At the core of the WINGS architecture is a workflow generation and validation algorithm that propagates component and dataset constraints throughout the structure of the workflow. This algorithm and its underlying reasoning are at the core of our research. Here is how it works.
From an underspecified user request, WINGS generates workflow candidates that are consistent with the request and completes their specification so they can be submitted for execution. In the process, WINGS validates each workflow candidate and eliminates those that contain inconsistent constraints for their datasets and components. The algorithm elaborates workflow candidates in three major phases:
Phase 1. Component selection: Starting from the end data products in the workflow, the workflow is traversed backwards and for each component find additional constraints on any input arguments given the constraints on output. If an abstract component is encountered in the workflow, then the component catalog is asked for a set of specialized components that match the current workflow constraints. A new workflow candidate is created with each specialized component, and the backward sweep proceeds. Some parameter values may be set during this step as more constraints on arguments are introduced. At the end of this step, the constraints have been propagated to the workflow inputs for each workflow candidate.

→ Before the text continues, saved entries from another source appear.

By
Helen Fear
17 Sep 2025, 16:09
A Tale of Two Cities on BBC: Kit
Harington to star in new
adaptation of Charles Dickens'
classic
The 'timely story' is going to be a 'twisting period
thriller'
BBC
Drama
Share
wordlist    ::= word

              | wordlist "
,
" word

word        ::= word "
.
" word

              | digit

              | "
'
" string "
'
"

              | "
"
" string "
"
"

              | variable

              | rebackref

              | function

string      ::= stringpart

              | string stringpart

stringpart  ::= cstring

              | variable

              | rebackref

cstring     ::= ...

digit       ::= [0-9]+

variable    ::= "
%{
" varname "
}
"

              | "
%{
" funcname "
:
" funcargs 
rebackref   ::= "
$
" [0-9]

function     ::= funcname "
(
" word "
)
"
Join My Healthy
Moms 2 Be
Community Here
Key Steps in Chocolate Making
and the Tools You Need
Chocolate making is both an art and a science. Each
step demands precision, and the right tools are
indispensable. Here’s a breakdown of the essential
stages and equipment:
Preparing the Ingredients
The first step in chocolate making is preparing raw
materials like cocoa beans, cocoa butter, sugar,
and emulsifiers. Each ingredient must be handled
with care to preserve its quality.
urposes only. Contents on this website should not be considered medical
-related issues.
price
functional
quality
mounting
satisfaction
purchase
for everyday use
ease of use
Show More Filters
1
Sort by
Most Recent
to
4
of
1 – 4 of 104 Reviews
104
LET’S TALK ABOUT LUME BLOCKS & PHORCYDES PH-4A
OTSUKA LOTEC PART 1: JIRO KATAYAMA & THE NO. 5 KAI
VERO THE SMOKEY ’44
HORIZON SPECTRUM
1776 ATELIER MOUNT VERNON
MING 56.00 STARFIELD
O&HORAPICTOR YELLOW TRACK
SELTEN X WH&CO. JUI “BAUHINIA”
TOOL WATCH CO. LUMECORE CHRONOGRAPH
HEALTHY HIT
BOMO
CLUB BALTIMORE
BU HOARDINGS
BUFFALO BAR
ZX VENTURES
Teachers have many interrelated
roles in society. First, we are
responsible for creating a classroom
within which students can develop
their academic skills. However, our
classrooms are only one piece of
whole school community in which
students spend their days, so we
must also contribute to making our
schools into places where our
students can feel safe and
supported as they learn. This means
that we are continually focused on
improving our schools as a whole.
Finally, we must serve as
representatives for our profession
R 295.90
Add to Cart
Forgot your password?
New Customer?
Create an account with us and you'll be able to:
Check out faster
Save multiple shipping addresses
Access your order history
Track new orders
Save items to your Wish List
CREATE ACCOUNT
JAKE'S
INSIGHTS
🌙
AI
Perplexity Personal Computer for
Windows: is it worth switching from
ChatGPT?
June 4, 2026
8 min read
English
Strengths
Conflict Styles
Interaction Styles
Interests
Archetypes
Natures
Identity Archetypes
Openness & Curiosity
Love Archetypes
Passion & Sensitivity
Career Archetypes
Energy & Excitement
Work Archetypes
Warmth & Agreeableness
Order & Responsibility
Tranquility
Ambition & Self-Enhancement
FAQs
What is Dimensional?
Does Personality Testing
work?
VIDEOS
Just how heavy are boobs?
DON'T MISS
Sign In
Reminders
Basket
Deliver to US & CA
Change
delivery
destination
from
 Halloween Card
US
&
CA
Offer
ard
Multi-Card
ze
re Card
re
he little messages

Phase 2. Dataset selection: Given the constraints on inputs from the prior step, the data catalog is queried to find available datasets that match those constraints. There can be more than one dataset combinations for a given input set. For each combination of datasets, a new workflow candidate is created by binding the input data variables to matching data objects. Candidates with no matching data sources will be rejected as invalid. The data catalog is then queried about additional metadata properties for each dataset in a workflow candidate, which will be used in the next step.
Phase 3. Parameter selection: Given the metadata properties of the input datasets from phase 2 and their additional constraints propagated in phase 1, traverse the workflow forward and for each step query the component catalog for additional constraints on its outputs given the constraints on its inputs. This step results in workflows that contain metadata properties for all intermediate and final workflow data products. For each step, the component catalog is also queried regarding parameter values that are appropriate given the constraints on input and output datasets. For each choice of parameter settings, a new workflow candidate is created. Candidates are rejected if no parameter settings are possible, or if the component constraints are incompatible with its input data constraints.
Only valid and completely specified workflows are generated with this algorithm. The user can select a subset and WINGS converts them to a format appropriate for the execution engine of choice.
There are a lot of details in papers, and a sample of the internal representations in the posting of our entry to the First Provenance Challenge.